**Request**
Could you render every line of text in the data below as a numbered list, leaving out any blank lines?

====================

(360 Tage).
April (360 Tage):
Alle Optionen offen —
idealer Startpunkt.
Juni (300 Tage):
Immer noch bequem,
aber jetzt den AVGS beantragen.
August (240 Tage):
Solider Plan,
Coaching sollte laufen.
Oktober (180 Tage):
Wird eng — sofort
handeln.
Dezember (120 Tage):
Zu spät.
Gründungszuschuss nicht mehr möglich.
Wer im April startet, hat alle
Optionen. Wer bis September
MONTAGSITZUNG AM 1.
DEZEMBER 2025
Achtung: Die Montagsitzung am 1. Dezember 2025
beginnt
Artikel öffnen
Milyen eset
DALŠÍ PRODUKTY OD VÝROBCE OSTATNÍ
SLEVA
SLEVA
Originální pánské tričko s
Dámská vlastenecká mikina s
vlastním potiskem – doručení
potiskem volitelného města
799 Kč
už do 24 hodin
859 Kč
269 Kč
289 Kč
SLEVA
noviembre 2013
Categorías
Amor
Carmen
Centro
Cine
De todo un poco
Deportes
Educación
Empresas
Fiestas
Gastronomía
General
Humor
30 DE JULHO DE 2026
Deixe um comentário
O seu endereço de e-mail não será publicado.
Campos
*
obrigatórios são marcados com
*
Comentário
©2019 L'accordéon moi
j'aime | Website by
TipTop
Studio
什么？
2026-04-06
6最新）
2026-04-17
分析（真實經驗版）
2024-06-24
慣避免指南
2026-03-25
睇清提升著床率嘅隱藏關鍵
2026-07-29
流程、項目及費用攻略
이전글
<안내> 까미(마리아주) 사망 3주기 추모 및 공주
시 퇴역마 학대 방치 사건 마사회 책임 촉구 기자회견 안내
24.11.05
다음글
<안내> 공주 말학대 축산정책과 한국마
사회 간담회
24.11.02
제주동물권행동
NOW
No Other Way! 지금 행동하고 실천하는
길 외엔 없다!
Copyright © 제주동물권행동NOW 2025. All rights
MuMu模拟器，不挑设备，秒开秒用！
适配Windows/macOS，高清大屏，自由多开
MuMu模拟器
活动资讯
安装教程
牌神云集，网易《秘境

====================

**Answer below**
1. (360 Tage).
2. April (360 Tage):
3. Alle Optionen offen —
4. idealer Startpunkt.
5. Juni (300 Tage):
6. Immer noch bequem,
7. aber jetzt den AVGS beantragen.
8. August (240 Tage):
9. Solider Plan,
10. Coaching sollte laufen.
11. Oktober (180 Tage):
12. Wird eng — sofort
13. handeln.
14. Dezember (120 Tage):
15. Zu spät.
16. Gründungszuschuss nicht mehr möglich.
17. Wer im April startet, hat alle
18. Optionen. Wer bis September
19. MONTAGSITZUNG AM 1.
20. DEZEMBER 2025
21. Achtung: Die Montagsitzung am 1. Dezember 2025
22. beginnt
23. Artikel öffnen
24. Milyen eset
25. DALŠÍ PRODUKTY OD VÝROBCE OSTATNÍ
26. SLEVA
27. SLEVA
28. Originální pánské tričko s
29. Dámská vlastenecká mikina s
30. vlastním potiskem – doručení
31. potiskem volitelného města
32. 799 Kč
33. už do 24 hodin
34. 859 Kč
35. 269 Kč
36. 289 Kč
37. SLEVA
38. noviembre 2013
39. Categorías
40. Amor
41. Carmen
42. Centro
43. Cine
44. De todo un poco
45. Deportes
46. Educación
47. Empresas
48. Fiestas
49. Gastronomía
50. General
51. Humor
52. 30 DE JULHO DE 2026
53. Deixe um comentário
54. O seu endereço de e-mail não será publicado.
55. Campos
56. *
57. obrigatórios são marcados com
58. *
59. Comentário
60. ©2019 L'accordéon moi
61. j'aime | Website by
62. TipTop
63. Studio
64. 什么？
65. 2026-04-06
66. 6最新）
67. 2026-04-17
68. 分析（真實經驗版）
69. 2024-06-24
70. 慣避免指南
71. 2026-03-25
72. 睇清提升著床率嘅隱藏關鍵
73. 2026-07-29
74. 流程、項目及費用攻略
75. 이전글
76. <안내> 까미(마리아주) 사망 3주기 추모 및 공주
77. 시 퇴역마 학대 방치 사건 마사회 책임 촉구 기자회견 안내
78. 24.11.05
79. 다음글
80. <안내> 공주 말학대 축산정책과 한국마
81. 사회 간담회
82. 24.11.02
83. 제주동물권행동
84. NOW
85. No Other Way! 지금 행동하고 실천하는
86. 길 외엔 없다!
87. Copyright © 제주동물권행동NOW 2025. All rights
88. MuMu模拟器，不挑设备，秒开秒用！
89. 适配Windows/macOS，高清大屏，自由多开
90. MuMu模拟器
91. 活动资讯
92. 安装教程
93. 牌神云集，网易《秘境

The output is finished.